» **Stated problem**
Print, unchanged, the part of the records below that opens with the line containing "2 h 00 min. Photo follows." and closes with the line containing "Entry: 4 h 35 min", both of those lines included.

Extracted records:
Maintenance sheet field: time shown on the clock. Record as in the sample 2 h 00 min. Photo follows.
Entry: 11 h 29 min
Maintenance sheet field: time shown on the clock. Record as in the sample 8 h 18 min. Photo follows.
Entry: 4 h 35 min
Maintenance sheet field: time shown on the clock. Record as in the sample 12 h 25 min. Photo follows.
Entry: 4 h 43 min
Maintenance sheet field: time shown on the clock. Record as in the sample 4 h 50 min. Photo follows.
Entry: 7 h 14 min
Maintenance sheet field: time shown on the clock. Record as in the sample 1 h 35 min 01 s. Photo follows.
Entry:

* * *

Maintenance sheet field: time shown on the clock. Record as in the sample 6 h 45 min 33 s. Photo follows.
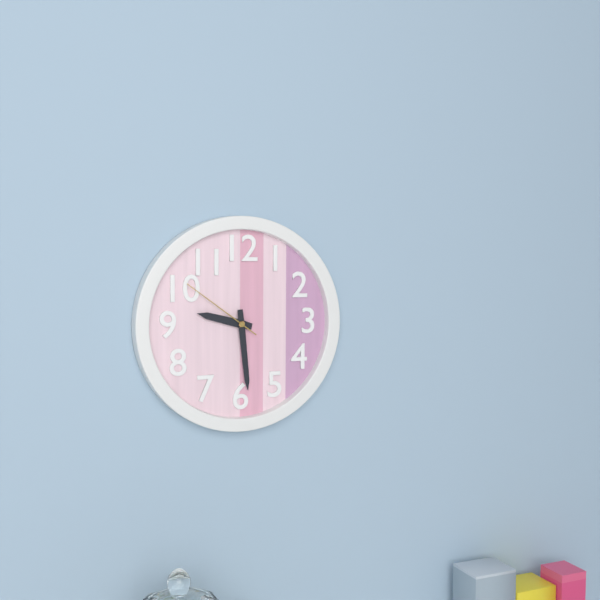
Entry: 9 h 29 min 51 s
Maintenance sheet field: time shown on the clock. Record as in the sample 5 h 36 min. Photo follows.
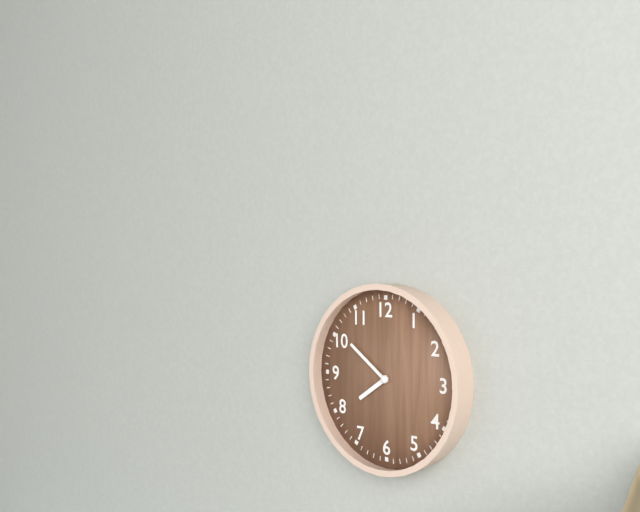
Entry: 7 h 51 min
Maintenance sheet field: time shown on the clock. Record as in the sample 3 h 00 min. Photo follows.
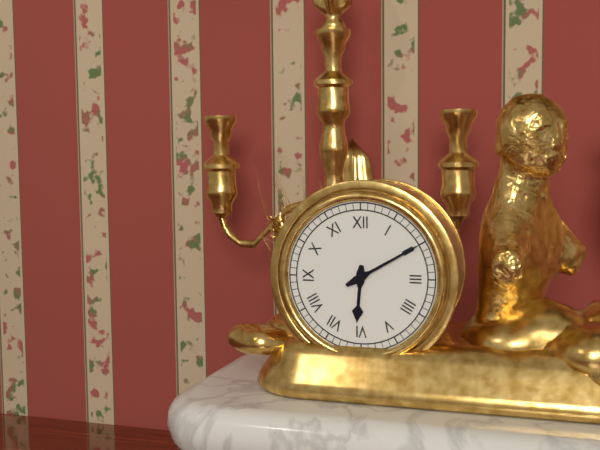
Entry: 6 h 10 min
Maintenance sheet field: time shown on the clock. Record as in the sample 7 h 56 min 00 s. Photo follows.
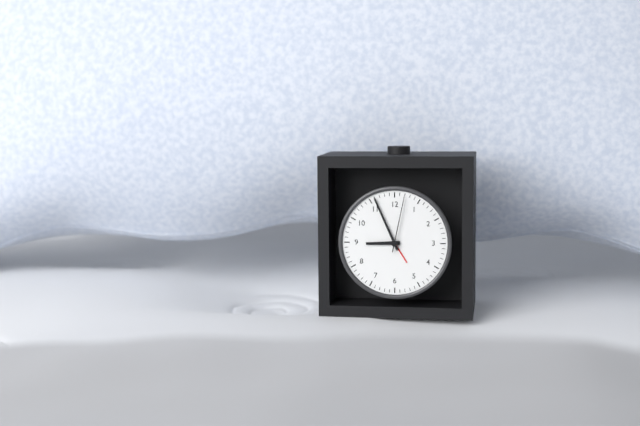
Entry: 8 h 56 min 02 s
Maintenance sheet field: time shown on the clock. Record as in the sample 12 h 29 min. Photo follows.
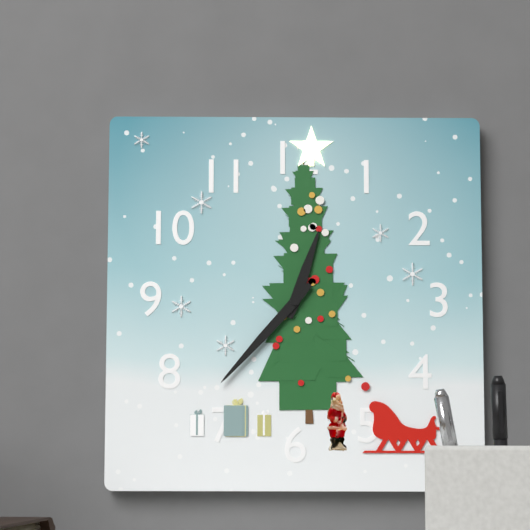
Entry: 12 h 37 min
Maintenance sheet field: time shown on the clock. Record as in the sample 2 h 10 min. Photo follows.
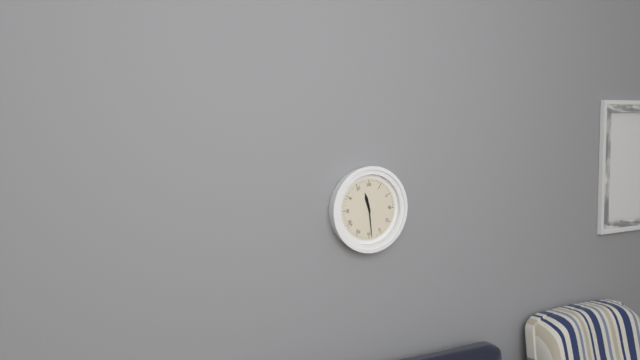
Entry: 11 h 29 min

» **Reply**
Maintenance sheet field: time shown on the clock. Record as in the sample 2 h 00 min. Photo follows.
Entry: 11 h 29 min
Maintenance sheet field: time shown on the clock. Record as in the sample 8 h 18 min. Photo follows.
Entry: 4 h 35 min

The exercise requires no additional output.